Spending an evening at the Beijing Liyuan Theater, which was 10 years old yesterday, is more than a simple pastime choice.

The theater revives the leisurely ambience of Beijing at the turn of the century.

Theatergoers can relax in Ming-style armchairs before a Ming-style square table, sip Chinese tea and sample some local snacks while watching opera excerpts especially packaged in short programmes for foreign audiences.

The performances are in original styles and in Chinese but subtitled in English.

Just 10 years ago, "foreign guests to Beijing found it hard to find entertainment of a Chinese flavor to fill their evening time," recalled Hu Guodong, the general manager of the Liyuan Theater. "They had to go to mostly Western style bars or discotheques."

Approved and supported by the Beijing Culture Bureau and Tourism Administration in 1990, the Qianmen Hotel and Peking Opera Theater of Beijing signed a long-term deal to jointly run a Peking opera theater - the Liyuan Theater.

Since it was born in October 1990, the theater has been the only one in China to open nightly (except for China's New Year's Eve), and can accommodate more than 1,000 people, according to Hu.

It is estimated the Liyuan Theater has had 1.7 million foreign guests in the past decade.

Encouraged by its success, other Peking Opera houses have started up, including the Beijing Chang'an Grand Theater, Zhengyici Theater and Huguang Guild Hall Theater.

Every day at the Liyuan Theater at 7:30pm, performers from the Peking Opera Theater of Beijing (POTB) stage Peking Opera episodes selected from about 90 different stories, according to POTB president Wang Yuzhen.

Mostly, the programmes feature less dialogue and more martial arts and stunts than the operas designed for Chinese audiences, Wang said.

"That makes it easier for first-timers to savor the charm of the art within a brief stay of about two hours," she explained.

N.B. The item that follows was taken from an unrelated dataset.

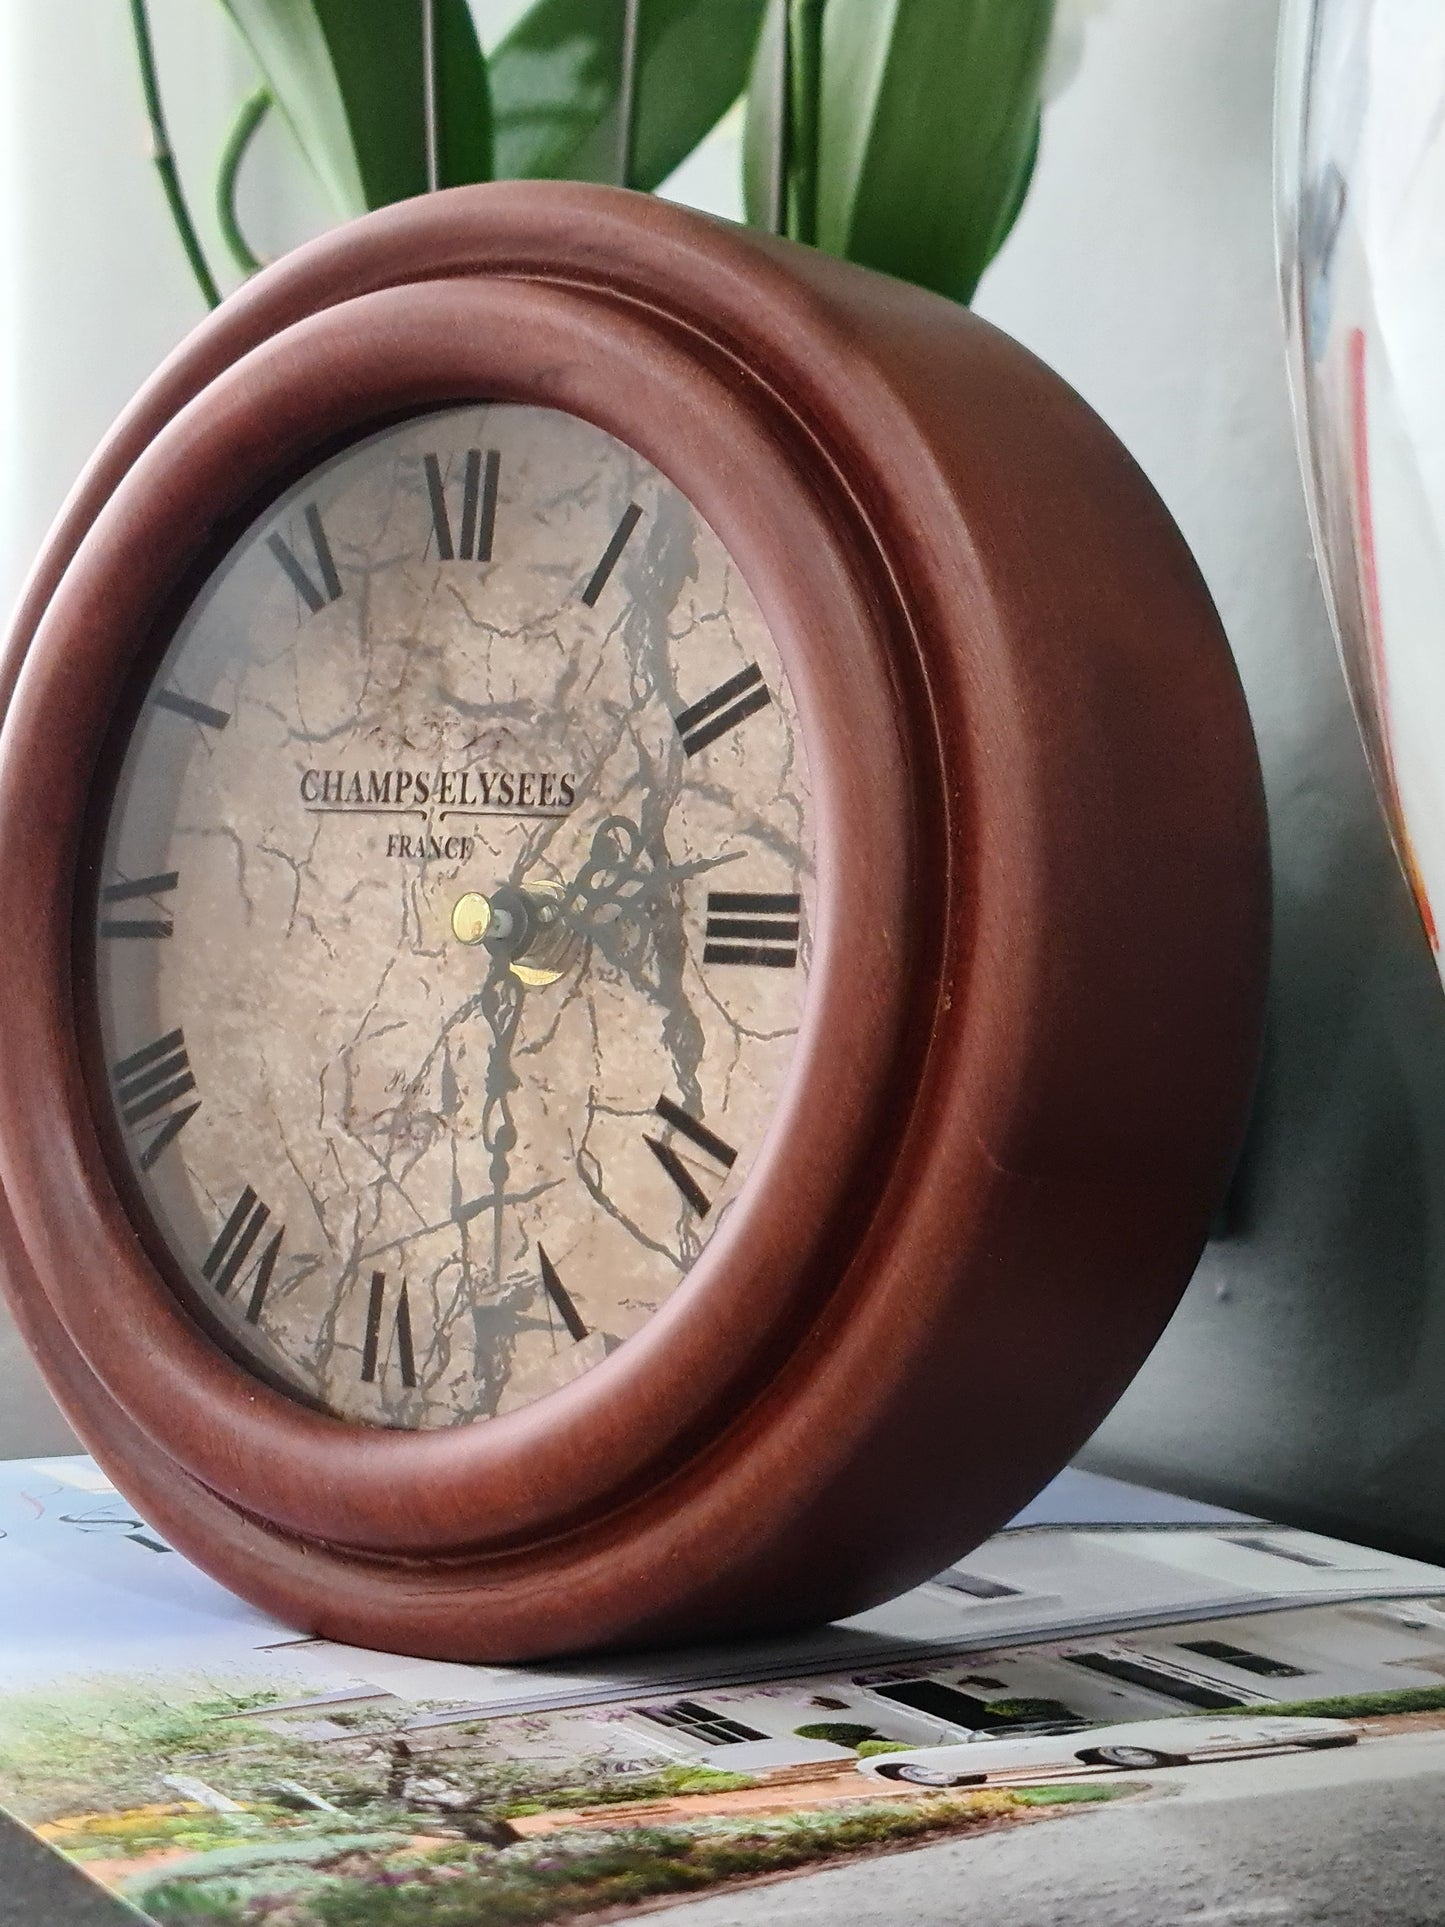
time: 2:27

Some props and sets had been redesigned with brighter colors and improved with modern technology to achieve better visual effects, she said.

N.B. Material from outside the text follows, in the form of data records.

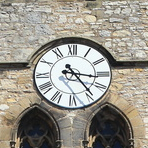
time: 3:23
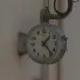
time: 1:23
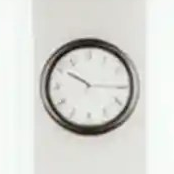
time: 10:15
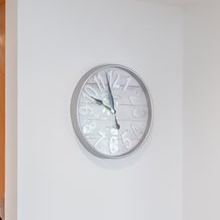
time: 9:57
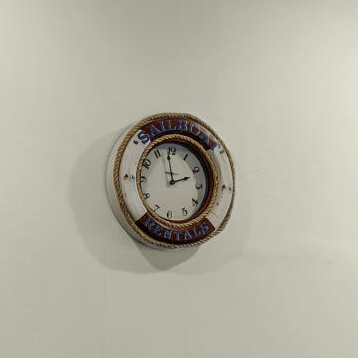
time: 1:58
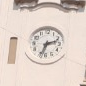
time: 2:33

"We have benefited a lot from the Liyuan Theater," Wang said.

"On the one hand, we have successfully spread traditional Chinese culture among foreign friends in a vivid fashion. On the other hand, regular performances here not only provide our Peking Opera actors with more opportunities to hone their skills but also serve as an important source of steady income for the artists, who are faced with an increasingly competitive market."

For eight consecutive years, the Liyuan Theater has won the "Best Evening Leisure Activity Award," jointly issued by the Beijing Culture Bureau and Tourism Administration.

Since January 2000, the Qianmen Hotel has given 300,000 yuan (about US$36,000) to renovate the theatre.

Foreign guests to the Liyuan Theatre may see huge painted masks, commonly seen in Peking Opera performances.

"This is meant to create a stronger atmosphere of Peking Opera culture for the audience," explained Hu.

In the lobby outside, they may find models wearing colorful stage costumes and color photographs of Peking Opera performances on the walls.

Before the show, visitors can go to the dressing room to see how the actors dress themselves for the performance.

After the show, they can go to the souvenir shop where almost everything related to Peking Opera can be found, including books, pictures, visual compact discs and CD-Roms.

They can also buy clothes and handicrafts such as bookmarks, paper-cuttings and tablecloths with interesting ancient Chinese or folk art patterns.

As the theatre is not used during the day, a special training course for foreign Peking Opera fans will open next year on Sunday afternoons.

"We aim to foster an audience with a deeper understanding of Peking Opera and a more refined taste for Chinese culture and art," explained Hu Guodong.